> [AUFGABENSTELLUNG] Führe den Text über Jan Hatzius und die Geldpolitik der EZB im Anschluss an seinen letzten Satz weiter.

> [LESETEXT]
Donnerstag, 22. Januar 2015

Hatzius über EZB

Die F.A.Z. sprach mit Jan Hatzius, dem Chefvolkswirt von Goldman Sachs, in Davos über die Politik der EZB und die Lage der Weltkonjunktur.

... und so kommt auch mal ein pragmatischer Volkswirt aus Deutschland zu Wort (nicht zufällig stammt der Artikel aus der Feder von G. Braunberger). Hatzius begrüßt das QE-Programm, das die EZB wahrscheinlich heute beschließen wird.
"Hatzius argumentiert auf der Grundlage der seit mehreren Jahrzehnten dominierenden, aus den Vereinigten Staaten stammenden gesamtwirtschaftlichen Analyse, die ein erhebliches Gewicht auf die Steuerung der in der Privatwirtschaft vorhandenen Erwartungen über die Wirtschaftsentwicklung setzt. „Der wichtigste Punkt für mich ist: Wenn eine Zentralbank ein Inflationsziel hat und sich weit von diesem Inflationsziel entfernt, muss die Zentralbank dagegensteuern, wenn sie nicht ihre Glaubwürdigkeit verlieren will“, erläutert er. Dies begründet für den Ökonomen eine weitere Lockerung der Geldpolitik, auch wenn er Verständnis für die deutsche Position besitzt, den fallenden Ölpreis nicht als Auslöser für ein Anleihekaufprogramm zu akzeptieren: „Der Fall des Ölpreises beeinflusst unsere Beurteilung der Geldpolitik nicht. Rohstoffpreise bewegen sich manchmal sehr stark; wichtig ist daher vielmehr der zugrundeliegende Trend bei der Inflationsrate. Und diese Kerninflationsrate liegt in der Eurozone bei 0,8 Prozent und damit deutlich unter dem Zielwert der EZB.“"

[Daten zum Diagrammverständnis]
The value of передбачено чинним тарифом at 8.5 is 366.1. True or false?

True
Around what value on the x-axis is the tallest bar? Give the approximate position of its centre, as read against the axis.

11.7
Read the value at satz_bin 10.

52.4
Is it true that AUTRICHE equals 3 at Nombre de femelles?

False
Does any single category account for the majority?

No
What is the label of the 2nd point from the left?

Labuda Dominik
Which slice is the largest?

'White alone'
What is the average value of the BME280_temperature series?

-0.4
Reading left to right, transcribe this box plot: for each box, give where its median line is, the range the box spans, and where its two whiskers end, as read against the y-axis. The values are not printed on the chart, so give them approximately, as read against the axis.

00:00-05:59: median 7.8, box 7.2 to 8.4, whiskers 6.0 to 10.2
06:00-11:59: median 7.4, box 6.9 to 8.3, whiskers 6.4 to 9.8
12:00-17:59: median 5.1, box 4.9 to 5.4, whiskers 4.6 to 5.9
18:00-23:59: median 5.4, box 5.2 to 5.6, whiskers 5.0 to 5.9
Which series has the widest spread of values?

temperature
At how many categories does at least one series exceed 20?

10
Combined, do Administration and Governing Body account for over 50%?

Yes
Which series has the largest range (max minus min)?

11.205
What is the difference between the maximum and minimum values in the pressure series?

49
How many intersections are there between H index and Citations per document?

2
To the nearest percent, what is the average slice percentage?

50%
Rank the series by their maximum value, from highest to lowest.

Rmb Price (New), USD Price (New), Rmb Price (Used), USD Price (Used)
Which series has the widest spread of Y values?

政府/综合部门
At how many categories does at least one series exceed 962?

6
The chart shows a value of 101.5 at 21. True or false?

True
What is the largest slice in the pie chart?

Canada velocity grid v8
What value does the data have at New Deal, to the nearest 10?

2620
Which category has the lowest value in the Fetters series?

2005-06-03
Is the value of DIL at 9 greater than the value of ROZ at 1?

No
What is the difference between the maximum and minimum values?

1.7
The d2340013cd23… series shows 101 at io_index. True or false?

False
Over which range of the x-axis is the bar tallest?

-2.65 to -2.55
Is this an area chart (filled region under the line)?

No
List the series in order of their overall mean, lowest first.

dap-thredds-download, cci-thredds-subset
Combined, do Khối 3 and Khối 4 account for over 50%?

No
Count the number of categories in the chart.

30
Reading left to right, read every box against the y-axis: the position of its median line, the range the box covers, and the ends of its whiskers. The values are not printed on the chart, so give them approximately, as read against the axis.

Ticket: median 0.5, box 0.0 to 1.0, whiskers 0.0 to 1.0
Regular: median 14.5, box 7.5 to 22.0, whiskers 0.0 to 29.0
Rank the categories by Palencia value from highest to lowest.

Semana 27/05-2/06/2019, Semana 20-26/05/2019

> [SCHRIFTLICHE ANTWORT]
... und zwar nicht mit der magischen Schwelle von 0%, unterhalb derer es zu einer Deflation kommt, sondern damit, dass sich die Kerninflationsrate einfach schon zu lange zu weit vom Inflationsziel entfernt hat und sich die Anzeichen mehren, dass auch die Inflationserwartungen nicht mehr bei nahe 2% liegen.

... ich hoffe, dass dies auch die Argumentationsstrategie der EZB heute Nachmittag sein wird und Draghi nicht anfängt von "sich selbst verstärkenden Spiralen aus Deflation und Nachfrageschwäche" zu sprechen.